Pyspark - SQL server 2005 - SQL Exception 151


I'm facing an issue about fetching data from a database support on sql server2005 through pyspark. I have a table with 5 columns :

- index -> int
- category -> nvarchar
- date_modified -> datetime format YYYY-MM-DD HH:MM:SS:SSS
- category2 -> nvarchar
- category3 -> nvarchar

When I'm trying to import the data using this command

conn = spark.read.format("jdbc").option("url", "jdbc:sqlserver://IP:PORT;database=dbname;user=xxxxxxxx;password=xxxxxxxxx").option("driver","com.microsoft.sqlserver.jdbc.SQLServerDriver").option("com.microsoft.sqlserver.jdbc.sendTimeAsDatetime", "false")
conn = conn.option("dbtable", "(SELECT [index],[category],[date_modified],[category2],[category3] FROM table) AS result")
df = conn.load()

I'm getting an SQL exception : java.sqlSQLExcedption: Unrecognized SQL type -151

If I convert my column to a string, I'm able to fetch the data properly, but I would like to import it as is because I have a process that check the pattern of the date and detect discrepancies.
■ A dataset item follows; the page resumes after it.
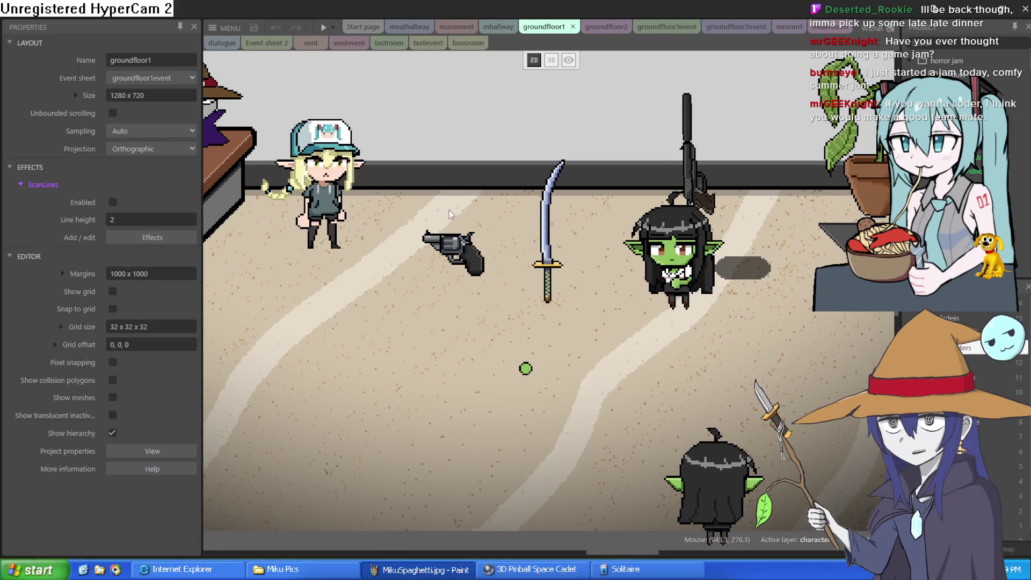
scroll(419, 187, down, 3)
The strange thing is that the exact same query on another database with the same structure and same table but on SQL server 2016 is working well. I'm working with Spark version 2.3

Can someone help me out with this issue ?


Solution

  • The issue is solved. It was due to an argument that was doing a select * on my whole table. By moving this parameter I was able to extract the data properly. An upgrade of the version of the database is planned.